BEGIN TASK INPUTS

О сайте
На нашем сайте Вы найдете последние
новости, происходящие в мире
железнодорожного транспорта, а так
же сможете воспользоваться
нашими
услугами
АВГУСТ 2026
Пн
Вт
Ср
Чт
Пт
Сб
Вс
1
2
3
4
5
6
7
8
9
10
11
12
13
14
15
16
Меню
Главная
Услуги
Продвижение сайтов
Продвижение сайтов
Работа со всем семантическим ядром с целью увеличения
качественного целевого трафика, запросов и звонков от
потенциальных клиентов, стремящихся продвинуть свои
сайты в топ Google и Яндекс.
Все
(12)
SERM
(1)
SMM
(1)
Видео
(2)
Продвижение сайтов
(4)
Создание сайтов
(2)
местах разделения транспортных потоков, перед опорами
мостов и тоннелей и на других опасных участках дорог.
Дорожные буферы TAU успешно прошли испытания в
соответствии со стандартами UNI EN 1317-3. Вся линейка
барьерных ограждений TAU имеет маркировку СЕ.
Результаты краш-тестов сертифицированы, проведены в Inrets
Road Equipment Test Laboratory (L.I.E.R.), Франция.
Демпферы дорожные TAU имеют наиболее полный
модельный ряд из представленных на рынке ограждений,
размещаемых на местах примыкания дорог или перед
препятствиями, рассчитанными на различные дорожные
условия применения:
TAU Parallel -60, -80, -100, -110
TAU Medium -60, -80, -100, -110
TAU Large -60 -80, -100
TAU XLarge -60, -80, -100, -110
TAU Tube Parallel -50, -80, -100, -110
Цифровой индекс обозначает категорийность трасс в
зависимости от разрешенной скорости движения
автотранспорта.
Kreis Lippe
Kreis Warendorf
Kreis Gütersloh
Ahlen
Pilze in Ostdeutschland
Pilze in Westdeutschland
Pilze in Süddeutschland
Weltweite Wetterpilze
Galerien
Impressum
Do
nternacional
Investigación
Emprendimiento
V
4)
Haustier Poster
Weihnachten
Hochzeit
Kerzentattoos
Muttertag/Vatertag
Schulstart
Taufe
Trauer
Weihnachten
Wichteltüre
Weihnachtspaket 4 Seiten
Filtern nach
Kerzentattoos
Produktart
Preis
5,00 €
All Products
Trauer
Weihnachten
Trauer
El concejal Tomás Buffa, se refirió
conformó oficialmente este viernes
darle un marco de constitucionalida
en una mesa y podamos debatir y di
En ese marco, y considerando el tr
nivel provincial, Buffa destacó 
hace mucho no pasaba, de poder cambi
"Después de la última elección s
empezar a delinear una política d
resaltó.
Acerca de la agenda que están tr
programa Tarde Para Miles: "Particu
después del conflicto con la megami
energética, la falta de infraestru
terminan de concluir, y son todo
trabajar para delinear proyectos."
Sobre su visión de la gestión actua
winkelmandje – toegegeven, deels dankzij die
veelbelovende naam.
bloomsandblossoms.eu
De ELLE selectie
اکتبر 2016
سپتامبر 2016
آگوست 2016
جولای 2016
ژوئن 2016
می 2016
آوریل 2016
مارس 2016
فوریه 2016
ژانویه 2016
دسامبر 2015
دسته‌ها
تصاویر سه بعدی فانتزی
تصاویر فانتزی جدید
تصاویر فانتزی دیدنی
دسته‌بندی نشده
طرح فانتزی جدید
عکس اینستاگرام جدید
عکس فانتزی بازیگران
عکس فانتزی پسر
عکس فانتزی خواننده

END TASK INPUTS

▶ [THE TASK] Tally how many lines of the data include the word "Parallel". Write the number and nothing else.

▶ [TASK OUTPUT] 2